Life gives, and life takes away, exactly like sports, which is its perfect sum, and the absolute second I reached the age of majority and I joined the Army Sports Group - something that, to an athlete, means to "have made it" somehow - I became complacent, I lost my competitive drive and was kicked out of the junior national team.
However, the picture I chose is not from that time. It was taken a couple of years later, and it is the picture I took of my first-ever World Cup bib number and pass.
It was a climb, a comeback.
It was the consequence of looking at myself in the mirror and tackling the person whose judgement I fear the most, the one that never lies to me, ever. I rolled up my sleeves and rebuilt my biathlon, coming back from averageness and fighting against my limits, to become a top-level professional.
And this is why that bib number is worth so much, to me.
Because it represent the conquer of something I took for granted, which is never so in sports, and because it captures, in a single shot, the approach that helped me to continue to improve over time, even as my age advanced.
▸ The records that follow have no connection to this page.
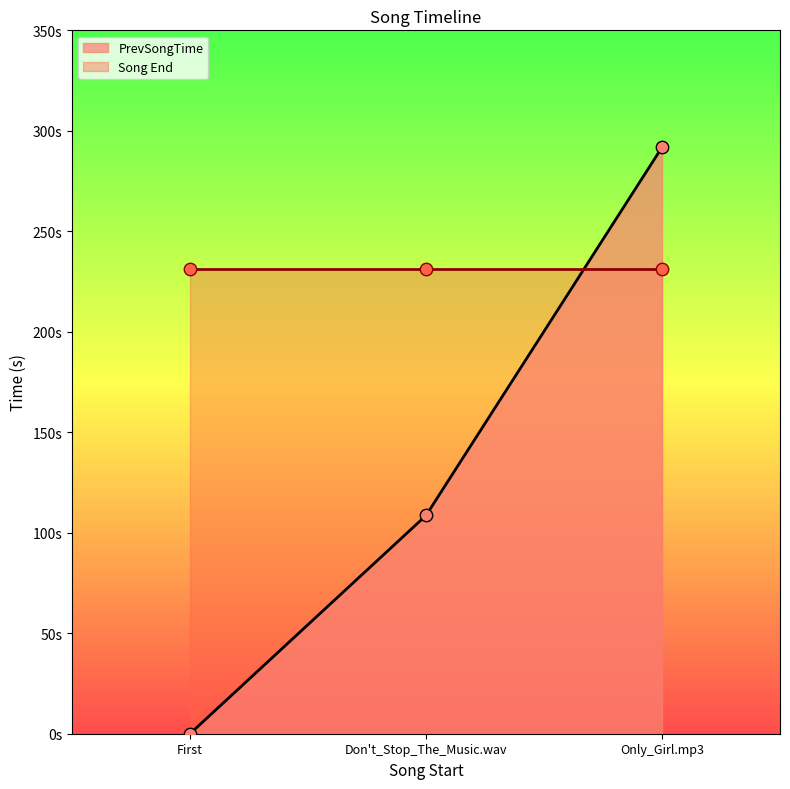

Which has a higher value, Don't_Stop_The_Music.wav or Only_Girl.mp3?

Only_Girl.mp3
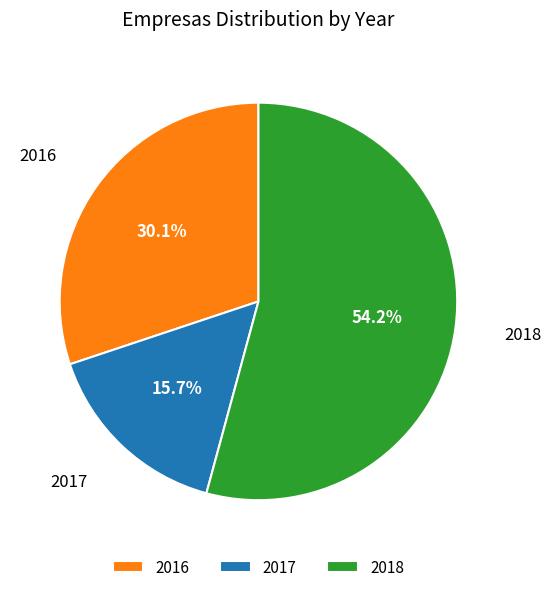

To the nearest percent, what portion does 2017 represent?

16%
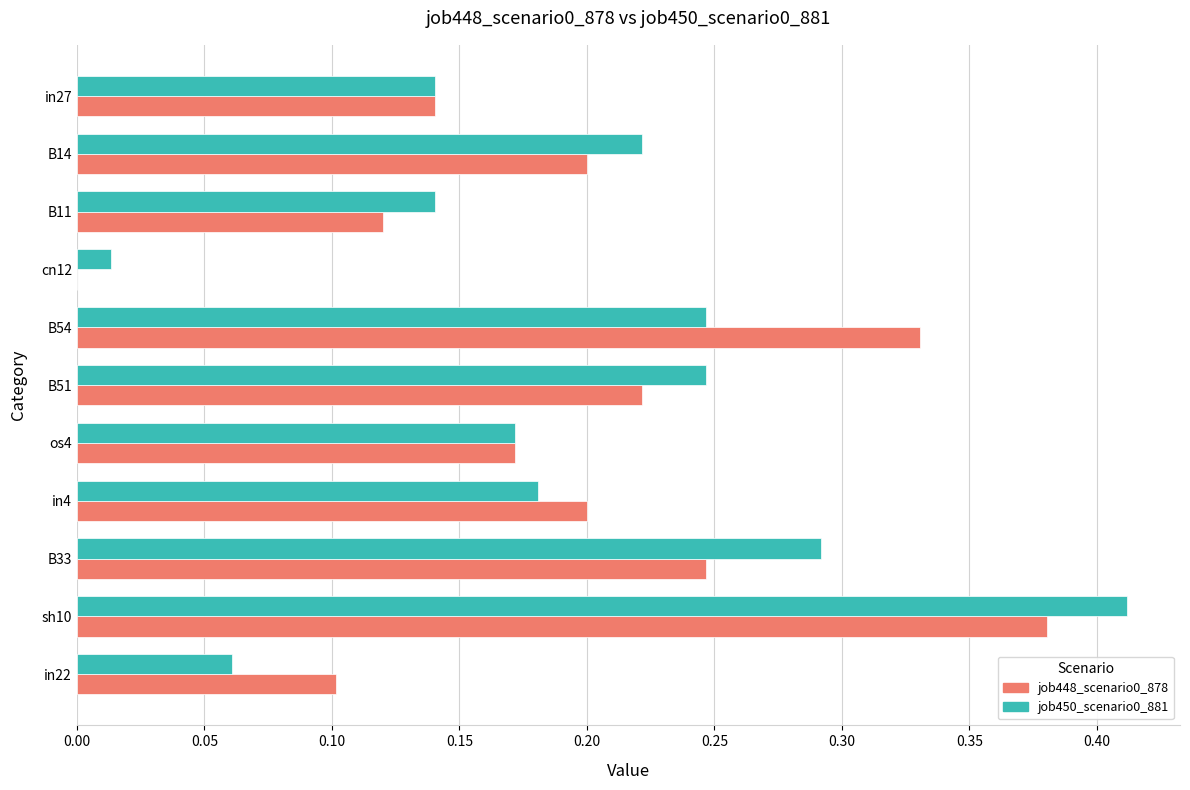

At which category is the sum across all series the highest?

sh10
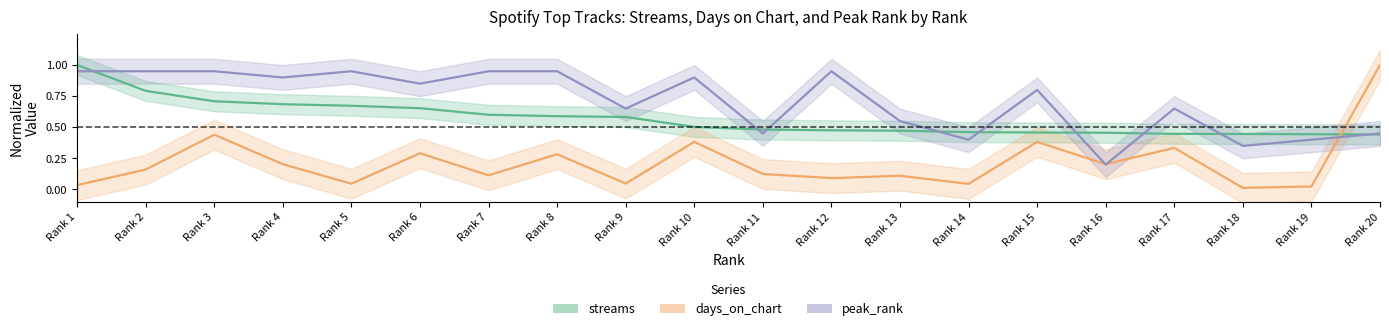

Is the value of days_on_chart at Rank 5 greater than the value of streams at Rank 8?

No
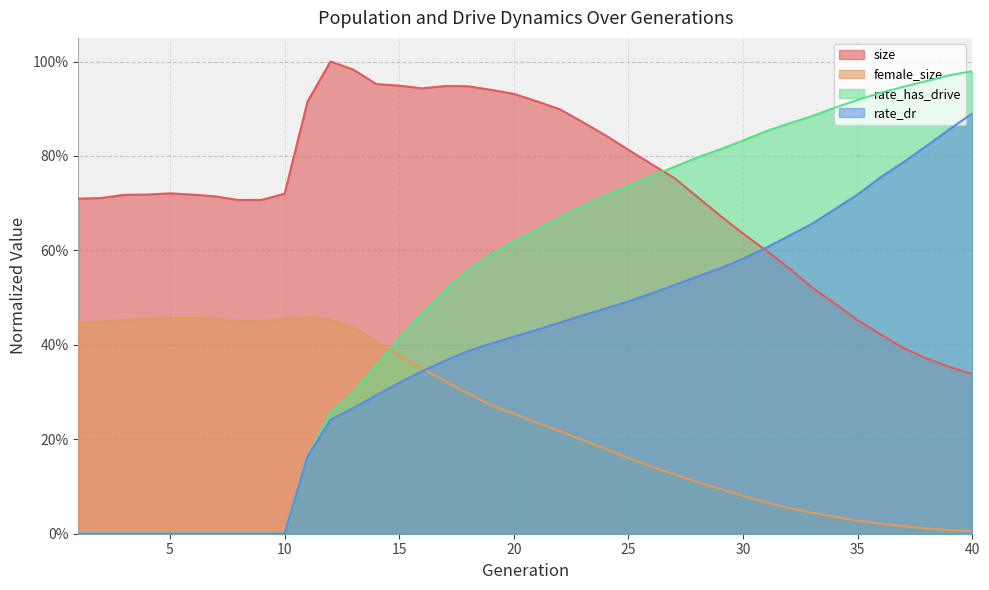

Rank the categories by female_size value from highest to lowest.

11, 6, 5, 7, 10, 4, 3, 12, 8, 9, 2, 1, 13, 14, 15, 16, 17, 18, 19, 20, 21, 22, 23, 24, 25, 26, 27, 28, 29, 30, 31, 32, 33, 34, 35, 36, 37, 38, 39, 40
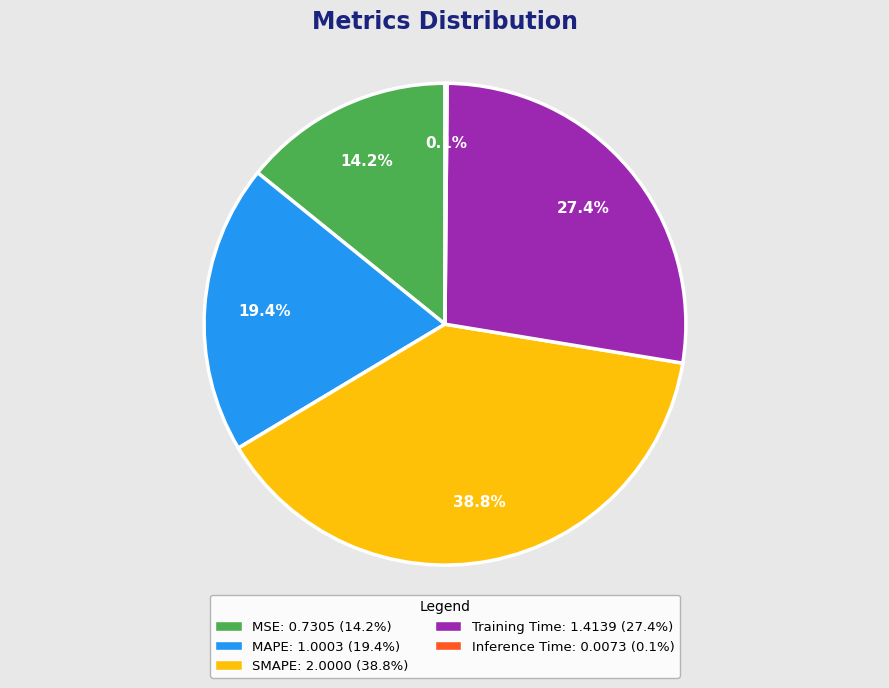

Approximately how many times larger is the value at SMAPE compared to MAPE?

2.0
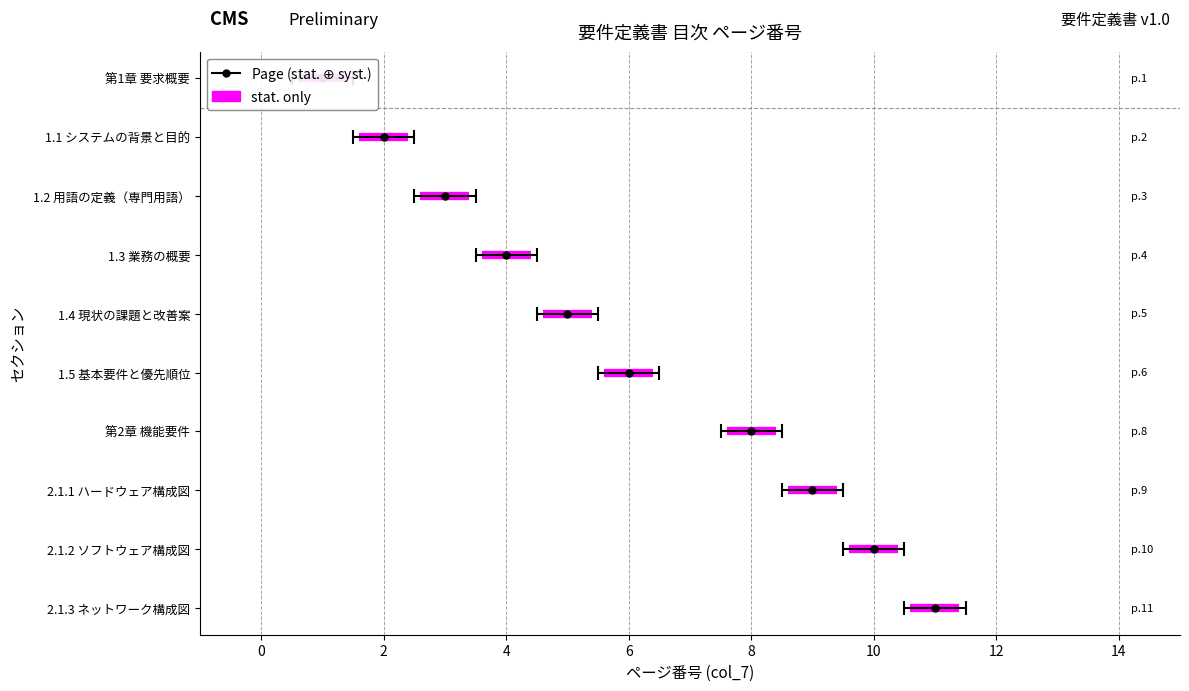

How many values are between 3 and 9?

6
Approach and the will to work hard, which are my values and also the values of all the people from Livigno, and which allowed me to take a piece of my home spirit up to the most important stage of all, the Olympics, which I chose for my fifth and last photographic memory.
It's a classic, perhaps a little boring, and I did it both in Pyeongchang and in Beijing.
I'm standing in front of the five rings of the Olympic Village, and, in all its simplicity, it expresses the meaning of the experience I lived during my Olympic cycles.
The Olympic Games are the end of a four year long path, and the beginning of a similar journey that will start as soon as the cauldron goes off, and you start planning your future, without a break.
This is why the Games are like getting back home.
A journey before and after: these are the only two weeks when you are not going anywhere, you are just in the present.
They are yours.
They are a moment to live with all the consciousness you have, hoping to leave a mark for those who will come after you.
A common instant with your own story, where you should stop and ponder, and which perfectly closes a special collection, my personal album I treasure in my drawer, which, from time to time, it's nice to dust off together, when it matters the most.